Matthew had some strong ideas about prayer. It is in his book that we find the Lord’s Prayer, also known as “The Swiss Army Knife of Prayers.” This particular prayer, according to Matthew (who should know about such things), is the Alpha and the Omega of prayers. He stresses this when he writes in Matthew 6:9-6:13, “After this manner therefore pray ye: Our Father which art in heaven….
Of late, and for obvious reasons, I’ve become more likely to pray than to curse. Indeed my new program is to swap a prayer for a curse whenever I find I’ve slipped into the cursing mode.
In a world that is accursed putting more curses into it is never a good idea. We are full up at present. No shortage of curses that I can see. Still, slipping into the cursing mode is easy to do in today’s world. We’re encouraged to do it by the very nature of the secular society.
Add to that my thirty-year stint in New York City where the standard reaction to almost any event is either a curse that involves the middle initial of the Savior (Just what does that “H.” stand for anyway?), or the invocation of unnamed males who have an affinity for crude sex only with females of the motherly persuasion, and you’ve got, when it comes to my ability and propensity to curse, one crude mother…
It’s a bad habit and one that I am trying to break. One way is, whenever I catch myself in an angry cursing moment, to recite a prayer instead. And the goto prayer in these multiple moments is always the Lord’s. It’s brief. It’s beautiful. I can say it at high speed and by rote.
Our Father which art in heaven,
Hallowed be thy name.
Thy kingdom come,
Thy will be done in earth, as it is in heaven.
Give us this day…
The Lord’s Prayer also has a hidden benefit. It has, at its core, one simple but profound request:
“Give. Us. This. Day.”
That’s it. That’s the real core of all prayers. That is the one request of the Lord without which nothing else matters. That is what all our past, lost days flow towards and which all our future hoped-for days flow from. Without the gift of “This Day” the ones that have passed have no meaning and the ones that are to come have no potentiality. Both are but abstractions or, as the poet has it:
What might have been is an abstraction
Remaining a perpetual possibility
Only in a world of speculation.
What might have been and what has been
Point to one end, which is always present.
Which is a fancy way of saying that without the gift of this day being given us all else is lost. Secular thinkers speak of this as being “in the now” as if “being here now” was all that it took to be really alive.
I lived in that pop-cult fauxworld for years before escaping and, looking back, I seem to remember it not as replete with luminous headlands overlooking the sea, but as the shadowlands that loom beyond a darker border. It was neither a gift nor a curse, a burden or a blessing. It simply was and, as a result, was rather unremarkable.
That secular world originated out of nothing, out of the limited imagination of the noosphere and, with no reach beyond itself, existed closer to the Alpha than to the Omega.

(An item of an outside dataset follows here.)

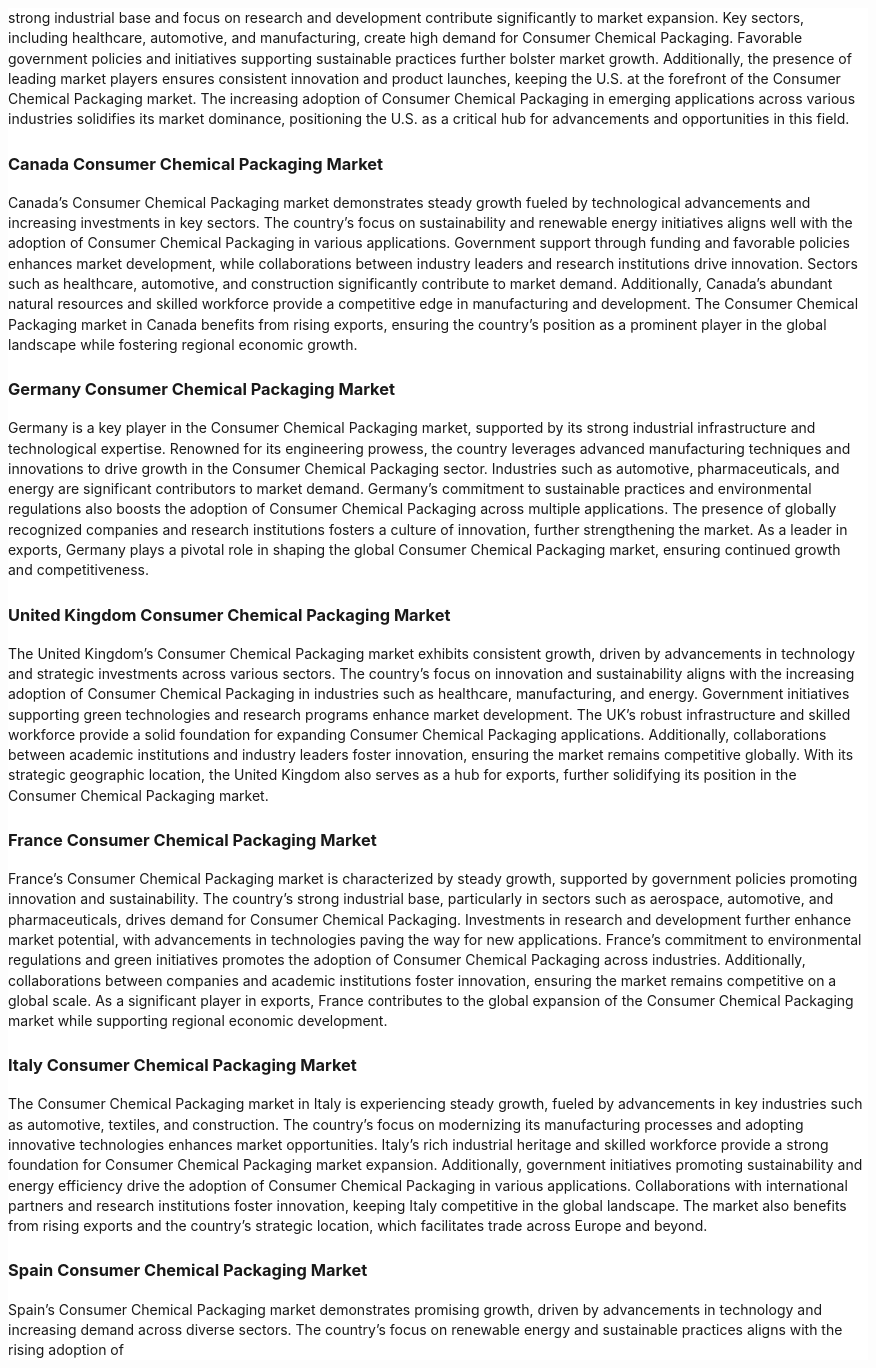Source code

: strong industrial base and focus on research and development contribute significantly to market expansion. Key sectors, including healthcare, automotive, and manufacturing, create high demand for Consumer Chemical Packaging. Favorable government policies and initiatives supporting sustainable practices further bolster market growth. Additionally, the presence of leading market players ensures consistent innovation and product launches, keeping the U.S. at the forefront of the Consumer Chemical Packaging market. The increasing adoption of Consumer Chemical Packaging in emerging applications across various industries solidifies its market dominance, positioning the U.S. as a critical hub for advancements and opportunities in this field.</p><h3>Canada Consumer Chemical Packaging Market</h3><p>Canada&rsquo;s Consumer Chemical Packaging market demonstrates steady growth fueled by technological advancements and increasing investments in key sectors. The country&rsquo;s focus on sustainability and renewable energy initiatives aligns well with the adoption of Consumer Chemical Packaging in various applications. Government support through funding and favorable policies enhances market development, while collaborations between industry leaders and research institutions drive innovation. Sectors such as healthcare, automotive, and construction significantly contribute to market demand. Additionally, Canada&rsquo;s abundant natural resources and skilled workforce provide a competitive edge in manufacturing and development. The Consumer Chemical Packaging market in Canada benefits from rising exports, ensuring the country&rsquo;s position as a prominent player in the global landscape while fostering regional economic growth.</p><h3>Germany Consumer Chemical Packaging Market</h3><p>Germany is a key player in the Consumer Chemical Packaging market, supported by its strong industrial infrastructure and technological expertise. Renowned for its engineering prowess, the country leverages advanced manufacturing techniques and innovations to drive growth in the Consumer Chemical Packaging sector. Industries such as automotive, pharmaceuticals, and energy are significant contributors to market demand. Germany&rsquo;s commitment to sustainable practices and environmental regulations also boosts the adoption of Consumer Chemical Packaging across multiple applications. The presence of globally recognized companies and research institutions fosters a culture of innovation, further strengthening the market. As a leader in exports, Germany plays a pivotal role in shaping the global Consumer Chemical Packaging market, ensuring continued growth and competitiveness.</p><h3>United Kingdom Consumer Chemical Packaging Market</h3><p>The United Kingdom&rsquo;s Consumer Chemical Packaging market exhibits consistent growth, driven by advancements in technology and strategic investments across various sectors. The country&rsquo;s focus on innovation and sustainability aligns with the increasing adoption of Consumer Chemical Packaging in industries such as healthcare, manufacturing, and energy. Government initiatives supporting green technologies and research programs enhance market development. The UK&rsquo;s robust infrastructure and skilled workforce provide a solid foundation for expanding Consumer Chemical Packaging applications. Additionally, collaborations between academic institutions and industry leaders foster innovation, ensuring the market remains competitive globally. With its strategic geographic location, the United Kingdom also serves as a hub for exports, further solidifying its position in the Consumer Chemical Packaging market.</p><h3>France Consumer Chemical Packaging Market</h3><p>France&rsquo;s Consumer Chemical Packaging market is characterized by steady growth, supported by government policies promoting innovation and sustainability. The country&rsquo;s strong industrial base, particularly in sectors such as aerospace, automotive, and pharmaceuticals, drives demand for Consumer Chemical Packaging. Investments in research and development further enhance market potential, with advancements in technologies paving the way for new applications. France&rsquo;s commitment to environmental regulations and green initiatives promotes the adoption of Consumer Chemical Packaging across industries. Additionally, collaborations between companies and academic institutions foster innovation, ensuring the market remains competitive on a global scale. As a significant player in exports, France contributes to the global expansion of the Consumer Chemical Packaging market while supporting regional economic development.</p><h3>Italy Consumer Chemical Packaging Market</h3><p>The Consumer Chemical Packaging market in Italy is experiencing steady growth, fueled by advancements in key industries such as automotive, textiles, and construction. The country&rsquo;s focus on modernizing its manufacturing processes and adopting innovative technologies enhances market opportunities. Italy&rsquo;s rich industrial heritage and skilled workforce provide a strong foundation for Consumer Chemical Packaging market expansion. Additionally, government initiatives promoting sustainability and energy efficiency drive the adoption of Consumer Chemical Packaging in various applications. Collaborations with international partners and research institutions foster innovation, keeping Italy competitive in the global landscape. The market also benefits from rising exports and the country&rsquo;s strategic location, which facilitates trade across Europe and beyond.</p><h3>Spain Consumer Chemical Packaging Market</h3><p>Spain&rsquo;s Consumer Chemical Packaging market demonstrates promising growth, driven by advancements in technology and increasing demand across diverse sectors. The country&rsquo;s focus on renewable energy and sustainable practices aligns with the rising adoption of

It had, as secular things often do, a tangle of bright, shiny deceivers clustered around its non-belief like gnats outside a privy, but when you arrived at the center it had nothing to say about tomorrow, and very little to promise about this day other than that it would be roughly similar to yesterday. There was little inscape and no escape. Its “Now” was always the same day, neither given nor taken but simply existing. It was the kind of day in which the existence of the Human and the existence of Planaria was essentially equal. I, for one, would rather ask for my day than simply arrive in it.
This is why, when I pray the Lord’s Prayer, I always pause — at the very least — when I come to the phrase, “Give us this day.” And in that pause, I remember another phrase derived from scripture, “Tomorrow is not promised.”
I once knew that phrase, “Tomorrow is not promised,” in a rather dry, academic, vaguely poetic manner. Now, having had my all my tomorrows removed and then miraculously restored, I understand the phrase down to the marrow of my bones. Coming into this day I always ask “Give us this day.” Departing the day I find I return to the early litanies of childhood, “I pray the Lord my soul to keep. If I should die before I wake….”
But then, so far, I do wake and I continue in my project to replace curses with prayers. I’m not very good at it yet. Still fairly shaky. Then again, as another poet tells me,
This shaking keeps me steady. I should know.
What falls away is always. And is near.
I wake to sleep, and take my waking slow.
I learn by going where I have to go.
The Lord give me (and give you) This Day.